The maintenance position had become what Local 1909 President Jack Sadrakula, a sewer plant operator of eight years, called a “dead-end” position. Despite being jacks-of-all-trades who could fix any machinery the city has, their pay would stagnate after five years.

“Some of these job classifications had been made decades earlier and hadn’t received any meaningful changes to keep up with the times,” Sadrakula said. “We wanted to negotiate with management so they would better mirror the pay scales in water and sewer.”

In the final contract ratified by members, Local 1909 was able to shift the pay scales for maintenance titles into the scales of higher-paying public works titles. The result is wage increases of as much as 35% for some in those titles.

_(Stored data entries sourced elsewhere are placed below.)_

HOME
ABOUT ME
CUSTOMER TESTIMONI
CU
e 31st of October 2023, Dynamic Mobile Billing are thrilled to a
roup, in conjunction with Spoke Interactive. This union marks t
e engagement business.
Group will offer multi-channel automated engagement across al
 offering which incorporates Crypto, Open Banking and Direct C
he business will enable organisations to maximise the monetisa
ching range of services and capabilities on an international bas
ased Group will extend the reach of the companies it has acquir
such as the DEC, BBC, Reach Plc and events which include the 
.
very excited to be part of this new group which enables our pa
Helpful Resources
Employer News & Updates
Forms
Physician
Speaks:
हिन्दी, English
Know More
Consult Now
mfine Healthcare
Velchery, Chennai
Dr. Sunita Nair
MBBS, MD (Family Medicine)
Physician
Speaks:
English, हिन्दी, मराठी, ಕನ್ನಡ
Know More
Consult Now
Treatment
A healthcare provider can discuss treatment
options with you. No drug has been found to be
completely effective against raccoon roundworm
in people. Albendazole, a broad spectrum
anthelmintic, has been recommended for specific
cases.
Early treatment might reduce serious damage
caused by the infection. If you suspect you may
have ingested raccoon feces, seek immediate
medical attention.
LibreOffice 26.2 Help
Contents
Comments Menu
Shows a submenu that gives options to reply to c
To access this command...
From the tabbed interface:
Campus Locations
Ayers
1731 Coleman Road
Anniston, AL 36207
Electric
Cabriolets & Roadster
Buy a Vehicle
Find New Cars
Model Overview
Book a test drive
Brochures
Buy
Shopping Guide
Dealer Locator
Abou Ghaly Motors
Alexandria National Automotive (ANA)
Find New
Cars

There were across-the-board wins too. The local added a 15-year step for some of the long-time administrative workers at city hall, codified more accurate schedules that track closer to what people actually work, and strengthened rights surrounding disciplinary actions against employees.

“A lot of our new members came away seeing what organized labor can do and how it can impact members’ benefits and rights,” Sadrakula said. “This contract was pushed through by the entire union. I see a lot of happy people out there.”

The bargaining committee included Sadrakula, Maureen Surman, Ryan Foster, Dan Seaton, Josh Davis and was led by Council 31 Staff Representative Chris Moore.